The ordinary hours of work for non-full-time Employees is less than an average of 40 hours per week over a 4 week period.
A part-time Employee’s ordinary hours of work to be worked each week shall be agreed between the Employer and the part-time Employee in writing on commencement of employment. The regular number of ordinary hours once fixed may be varied in writing by mutual agreement between the Employer and the Employee concerned. All time worked by a part-time Employee in excess of their regular number of ordinary hours will be overtime and paid in accordance with clause 13.2.”
• The following sentence shall be included at the end of clause 13.2 of the Agreement:
“For the avoidance of doubt, this means all Employees who work in excess of 8 hours per day or in excess of 40 hours per week will be paid overtime. In computing overtime, each day’s work will stand alone.”
• The words “prior to 6pm” in clause 13.6 of the Agreement will be removed.
• For the purpose of clause 22.1 of the Agreement, “20 days” shall be read as “4 weeks” of annual leave.
• The words contained in 22.2 will be replaced with:
“A shift worker shall receive an additional week of annual leave.”
• For the purpose of clause 22.8, the following words shall be removed: “but annual leave loading shall not be payable”.
• Clause 29.1 of the Agreement shall be replaced with the following:
“29.1 If an Employee who is at least 18 years old:
(a) does not provide the period of notice required under clause 28.1, then the Employer may deduct from wages due to the Employee under this Agreement an amount that is no more than one week’s wages for the Employee; and
(b) owes the Employer money because the Employer provided a loan to the Employee which has not been repaid, and the Employee provided written authorisation for the deduction of any unpaid loan amounts from their final pay at the time of entering into the loan, then on termination the Employer may deduct any agreed amounts owing on that loan from wages due to the Employee under this Agreement.”
• For the purpose of clause 30.2, where an employee’s employment is terminated due to abandonment of employment, the employee will be afforded the notice of termination in accordance with the NES.
• In order to ensure that employees covered by the Agreement are better off overall, the Employer undertakes that:
(a) Where an employee covered by the Agreement works one or more shifts on a Sunday or a public holiday commencing between 6:00pm and midnight in a week, or less than 5 consecutive shifts, the Employer will undertake a reconciliation at the end of that week to determine if the employee’s remuneration received under the Agreement was greater than what the employee would have received under the Asphalt Industry Award 2010 (the Award).

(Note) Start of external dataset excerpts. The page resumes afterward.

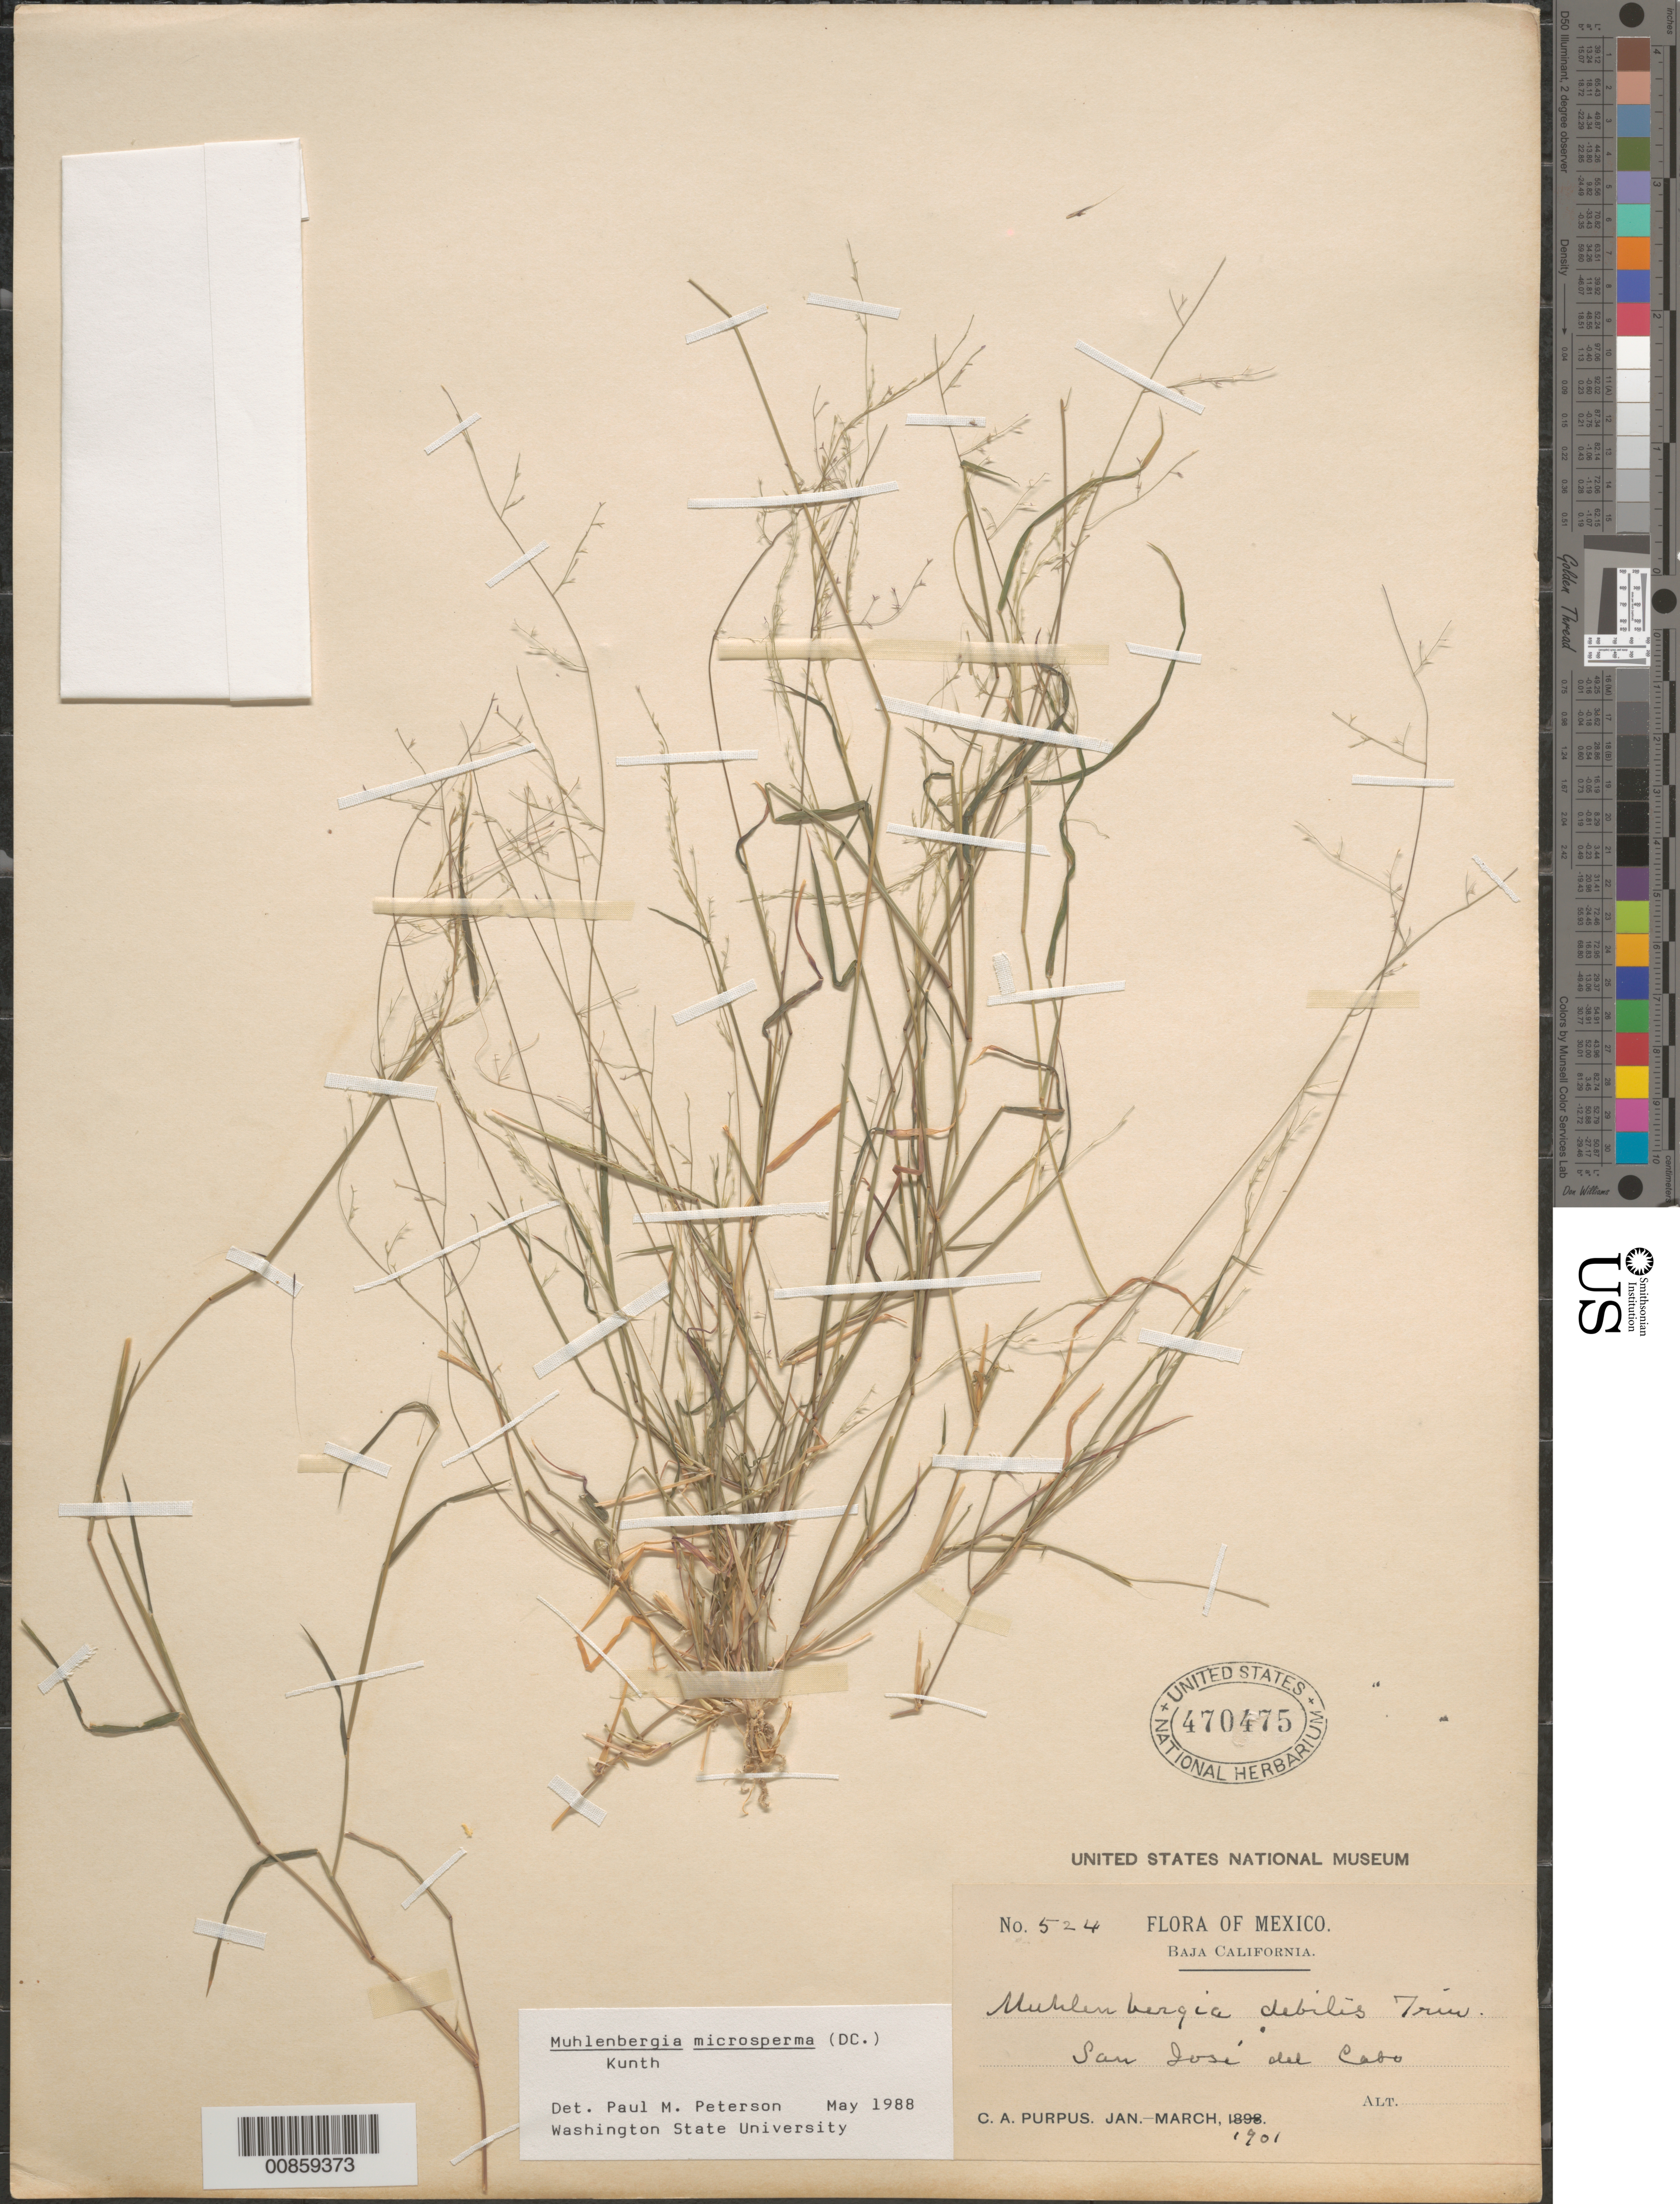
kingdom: Plantae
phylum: Tracheophyta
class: Liliopsida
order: Poales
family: Poaceae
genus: Muhlenbergia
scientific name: Muhlenbergia microsperma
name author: (DC.) Kunth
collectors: C. A. Purpus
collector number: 524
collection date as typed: Jan 1901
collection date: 1901-01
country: Mexico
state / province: Baja California Sur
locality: San Jose del Cabo, B.C.S.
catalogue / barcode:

(b) In the event that a reconciliation establishes that an employee has been paid an amount in a week under the Agreement which is equal or less than what they would have received under the Award, the employee will be reimbursed for the difference, plus an additional 1% of the difference.
(c) Where a shortfall has been established, the employee will be paid in the period immediately following the reconciliation.
[5] A copy of the undertaking has been provided to the bargaining representatives and I have sought their views in accordance with s.190(4) of the Act. The bargaining representatives did not express any view on the undertaking.
[6] The undertaking appears to meet the requirements of s.190(3) of the Act and I have accepted it. As a result, the undertakings are taken to be a term of the Agreement.
[7] I am satisfied that each of the requirements of ss.186, 187, 188 and 190 of the Act as are relevant to this application for approval have been met.
[8] The Agreement is approved and, in accordance with s.54 of the Act, will operate from 7 days from the date of approval of the Agreement. The nominal expiry date is 26 February 2021.